> DATA SUPPLIED:
******

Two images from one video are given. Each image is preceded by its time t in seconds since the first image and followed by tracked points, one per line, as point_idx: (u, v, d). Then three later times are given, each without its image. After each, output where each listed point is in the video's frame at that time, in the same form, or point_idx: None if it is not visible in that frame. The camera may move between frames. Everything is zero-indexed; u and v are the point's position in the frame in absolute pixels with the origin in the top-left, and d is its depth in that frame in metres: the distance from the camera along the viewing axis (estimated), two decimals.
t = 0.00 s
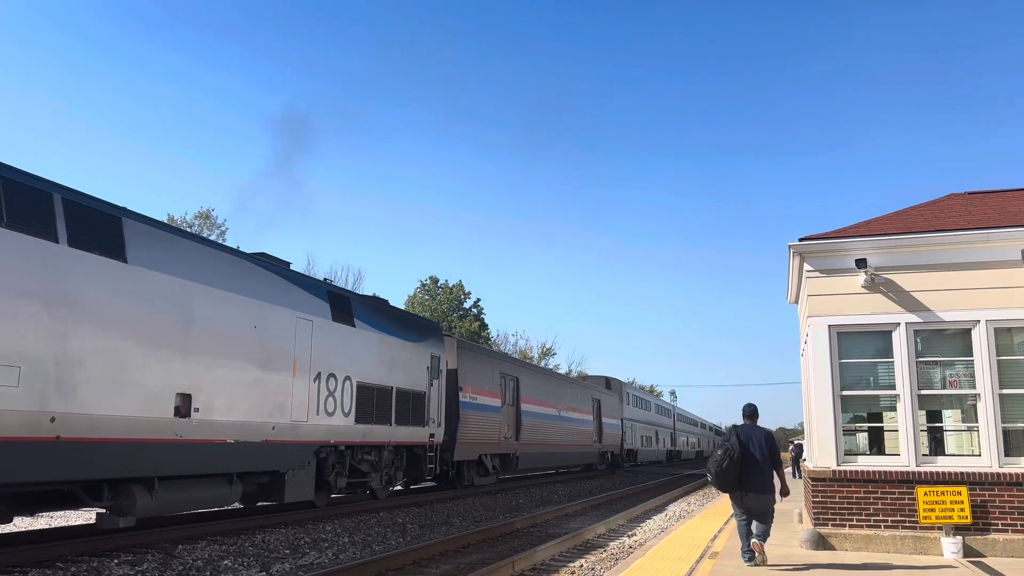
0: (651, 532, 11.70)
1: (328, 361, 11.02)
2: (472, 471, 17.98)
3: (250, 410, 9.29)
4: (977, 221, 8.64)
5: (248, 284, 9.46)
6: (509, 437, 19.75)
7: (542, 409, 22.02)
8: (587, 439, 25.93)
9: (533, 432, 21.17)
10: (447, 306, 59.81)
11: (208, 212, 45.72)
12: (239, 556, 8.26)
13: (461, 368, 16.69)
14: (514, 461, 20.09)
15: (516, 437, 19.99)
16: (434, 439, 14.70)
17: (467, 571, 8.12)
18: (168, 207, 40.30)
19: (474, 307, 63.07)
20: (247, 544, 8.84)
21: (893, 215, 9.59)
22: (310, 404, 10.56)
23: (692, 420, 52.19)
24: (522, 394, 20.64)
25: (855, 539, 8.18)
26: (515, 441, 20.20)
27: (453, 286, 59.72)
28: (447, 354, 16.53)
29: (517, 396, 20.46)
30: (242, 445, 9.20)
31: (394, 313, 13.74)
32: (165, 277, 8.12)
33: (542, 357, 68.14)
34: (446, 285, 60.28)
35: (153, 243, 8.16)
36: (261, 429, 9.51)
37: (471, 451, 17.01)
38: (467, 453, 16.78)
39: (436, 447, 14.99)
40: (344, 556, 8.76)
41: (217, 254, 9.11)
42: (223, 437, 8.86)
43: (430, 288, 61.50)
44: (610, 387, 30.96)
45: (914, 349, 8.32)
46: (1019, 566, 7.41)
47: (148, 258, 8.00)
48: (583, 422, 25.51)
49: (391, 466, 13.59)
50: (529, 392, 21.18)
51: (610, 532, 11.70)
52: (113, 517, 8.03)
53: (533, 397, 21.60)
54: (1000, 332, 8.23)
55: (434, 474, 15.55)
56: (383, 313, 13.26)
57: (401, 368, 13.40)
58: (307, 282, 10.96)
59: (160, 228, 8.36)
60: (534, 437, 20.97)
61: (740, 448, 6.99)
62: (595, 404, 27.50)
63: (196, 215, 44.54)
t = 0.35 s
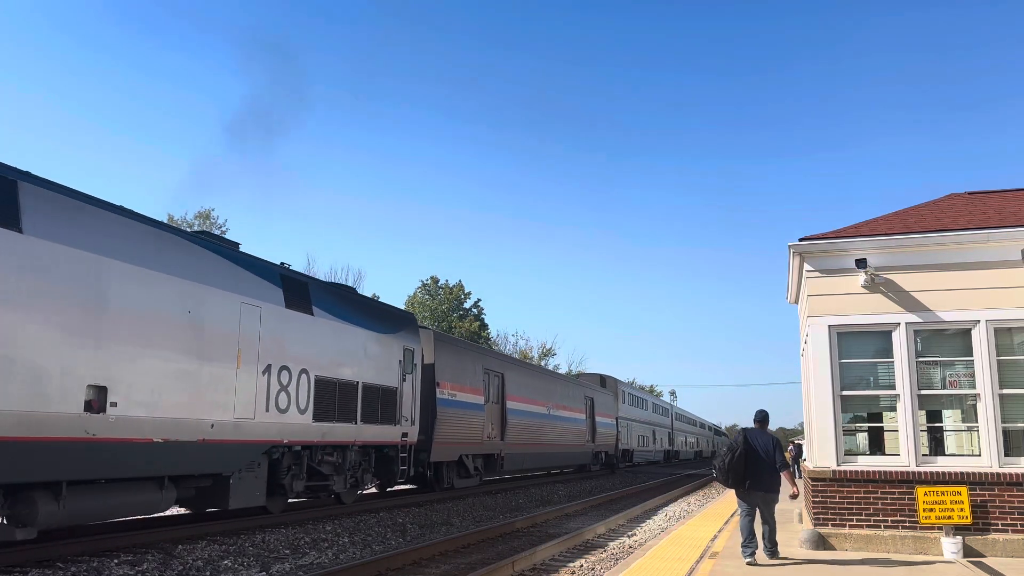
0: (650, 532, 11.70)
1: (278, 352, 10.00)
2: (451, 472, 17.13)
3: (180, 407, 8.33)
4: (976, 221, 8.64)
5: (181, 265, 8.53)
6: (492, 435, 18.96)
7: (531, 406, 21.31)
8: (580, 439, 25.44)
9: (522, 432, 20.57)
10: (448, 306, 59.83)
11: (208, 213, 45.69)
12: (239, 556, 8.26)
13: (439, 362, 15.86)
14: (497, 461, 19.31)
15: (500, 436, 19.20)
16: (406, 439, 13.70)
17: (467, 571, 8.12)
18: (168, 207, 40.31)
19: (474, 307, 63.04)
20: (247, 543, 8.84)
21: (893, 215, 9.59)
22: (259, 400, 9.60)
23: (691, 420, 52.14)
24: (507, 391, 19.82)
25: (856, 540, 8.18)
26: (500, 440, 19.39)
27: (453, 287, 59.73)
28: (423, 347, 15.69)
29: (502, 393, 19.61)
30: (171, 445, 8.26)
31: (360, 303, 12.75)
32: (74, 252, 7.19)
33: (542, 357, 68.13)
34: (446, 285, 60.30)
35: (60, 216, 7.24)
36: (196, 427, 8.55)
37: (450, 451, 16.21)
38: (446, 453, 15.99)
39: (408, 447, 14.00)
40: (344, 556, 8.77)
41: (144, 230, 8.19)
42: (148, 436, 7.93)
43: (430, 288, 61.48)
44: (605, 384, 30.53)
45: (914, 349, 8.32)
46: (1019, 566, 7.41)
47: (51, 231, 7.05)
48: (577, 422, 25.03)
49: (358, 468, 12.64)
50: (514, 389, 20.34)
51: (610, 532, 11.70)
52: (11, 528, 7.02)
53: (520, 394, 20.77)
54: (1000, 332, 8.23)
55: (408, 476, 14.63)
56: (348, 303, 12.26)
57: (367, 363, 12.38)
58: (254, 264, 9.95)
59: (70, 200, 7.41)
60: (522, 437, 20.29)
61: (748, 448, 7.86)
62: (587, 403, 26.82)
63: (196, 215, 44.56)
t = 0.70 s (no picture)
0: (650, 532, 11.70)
1: (219, 342, 9.05)
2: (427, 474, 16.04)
3: (99, 400, 7.39)
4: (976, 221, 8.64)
5: (103, 240, 7.63)
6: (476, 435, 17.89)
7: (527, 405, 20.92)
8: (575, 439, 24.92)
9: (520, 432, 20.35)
10: (448, 307, 59.84)
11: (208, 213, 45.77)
12: (239, 556, 8.26)
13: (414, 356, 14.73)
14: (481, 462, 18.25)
15: (484, 435, 18.11)
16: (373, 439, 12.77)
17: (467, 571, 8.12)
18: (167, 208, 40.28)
19: (474, 307, 62.99)
20: (247, 543, 8.84)
21: (893, 215, 9.59)
22: (197, 395, 8.69)
23: (690, 420, 52.14)
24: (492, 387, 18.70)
25: (856, 540, 8.18)
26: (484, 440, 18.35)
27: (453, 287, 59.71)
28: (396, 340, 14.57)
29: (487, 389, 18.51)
30: (88, 445, 7.33)
31: (318, 289, 11.74)
32: None
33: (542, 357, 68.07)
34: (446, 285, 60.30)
35: None
36: (118, 425, 7.61)
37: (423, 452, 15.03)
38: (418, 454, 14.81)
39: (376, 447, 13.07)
40: (344, 556, 8.77)
41: (51, 198, 7.23)
42: (59, 434, 6.99)
43: (430, 288, 61.46)
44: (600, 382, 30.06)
45: (914, 350, 8.32)
46: (1019, 565, 7.41)
47: None
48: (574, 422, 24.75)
49: (319, 468, 11.76)
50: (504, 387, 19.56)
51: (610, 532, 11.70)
52: None
53: (507, 390, 19.65)
54: (1000, 332, 8.23)
55: (378, 478, 13.70)
56: (305, 290, 11.31)
57: (325, 355, 11.43)
58: (190, 243, 8.98)
59: None
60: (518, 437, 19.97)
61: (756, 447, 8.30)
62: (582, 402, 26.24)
63: (196, 215, 44.55)
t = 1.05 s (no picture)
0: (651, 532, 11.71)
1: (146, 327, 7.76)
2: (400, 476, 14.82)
3: None
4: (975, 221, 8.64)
5: None
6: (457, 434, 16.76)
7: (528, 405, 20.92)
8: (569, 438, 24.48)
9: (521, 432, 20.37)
10: (448, 307, 59.86)
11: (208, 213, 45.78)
12: (239, 556, 8.26)
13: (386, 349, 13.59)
14: (462, 463, 17.12)
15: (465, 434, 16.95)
16: (338, 437, 11.52)
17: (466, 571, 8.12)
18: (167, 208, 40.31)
19: (474, 307, 62.94)
20: (247, 543, 8.85)
21: (892, 215, 9.59)
22: (121, 387, 7.40)
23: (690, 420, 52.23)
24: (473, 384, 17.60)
25: (856, 539, 8.18)
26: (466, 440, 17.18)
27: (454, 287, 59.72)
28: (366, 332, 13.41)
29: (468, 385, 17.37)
30: None
31: (276, 273, 10.48)
32: None
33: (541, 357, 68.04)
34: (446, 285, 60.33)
35: None
36: (16, 421, 6.33)
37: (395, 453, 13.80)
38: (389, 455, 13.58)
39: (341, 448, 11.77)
40: (344, 556, 8.77)
41: None
42: None
43: (430, 288, 61.45)
44: (596, 380, 29.61)
45: (914, 350, 8.32)
46: (1019, 565, 7.41)
47: None
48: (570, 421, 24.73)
49: (274, 471, 10.46)
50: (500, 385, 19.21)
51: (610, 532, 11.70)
52: None
53: (490, 386, 18.55)
54: (1000, 332, 8.23)
55: (344, 481, 12.37)
56: (260, 271, 10.08)
57: (283, 345, 10.16)
58: (109, 213, 7.71)
59: None
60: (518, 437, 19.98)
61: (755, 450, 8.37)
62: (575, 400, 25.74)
63: (196, 216, 44.59)
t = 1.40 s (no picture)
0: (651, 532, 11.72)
1: (56, 311, 6.90)
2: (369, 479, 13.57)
3: None
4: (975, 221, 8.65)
5: None
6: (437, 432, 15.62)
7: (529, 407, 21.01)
8: (563, 436, 23.88)
9: (521, 432, 20.43)
10: (448, 306, 59.82)
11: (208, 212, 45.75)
12: (239, 556, 8.27)
13: (354, 342, 12.42)
14: (441, 464, 15.94)
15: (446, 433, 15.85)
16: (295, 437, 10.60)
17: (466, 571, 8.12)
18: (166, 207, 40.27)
19: (474, 307, 62.89)
20: (247, 543, 8.85)
21: (892, 215, 9.60)
22: (24, 378, 6.54)
23: (689, 420, 52.23)
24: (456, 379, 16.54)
25: (855, 540, 8.18)
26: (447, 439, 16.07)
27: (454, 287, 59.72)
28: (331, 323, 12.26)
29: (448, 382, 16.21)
30: None
31: (223, 258, 9.59)
32: None
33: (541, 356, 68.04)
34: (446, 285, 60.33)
35: None
36: None
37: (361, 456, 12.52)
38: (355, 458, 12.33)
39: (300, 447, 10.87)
40: (344, 556, 8.77)
41: None
42: None
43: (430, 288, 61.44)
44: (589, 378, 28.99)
45: (914, 350, 8.32)
46: (1019, 565, 7.41)
47: None
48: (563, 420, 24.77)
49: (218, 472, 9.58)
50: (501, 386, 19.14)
51: (610, 532, 11.71)
52: None
53: (473, 384, 17.39)
54: (1000, 332, 8.24)
55: (303, 484, 11.33)
56: (203, 256, 9.20)
57: (227, 336, 9.24)
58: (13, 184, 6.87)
59: None
60: (518, 438, 19.99)
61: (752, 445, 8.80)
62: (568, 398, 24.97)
63: (195, 215, 44.58)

******

> THE PROBLEM: Count the lines above that contain the word "picture". Give only the number.

> FINISHED TASK: 3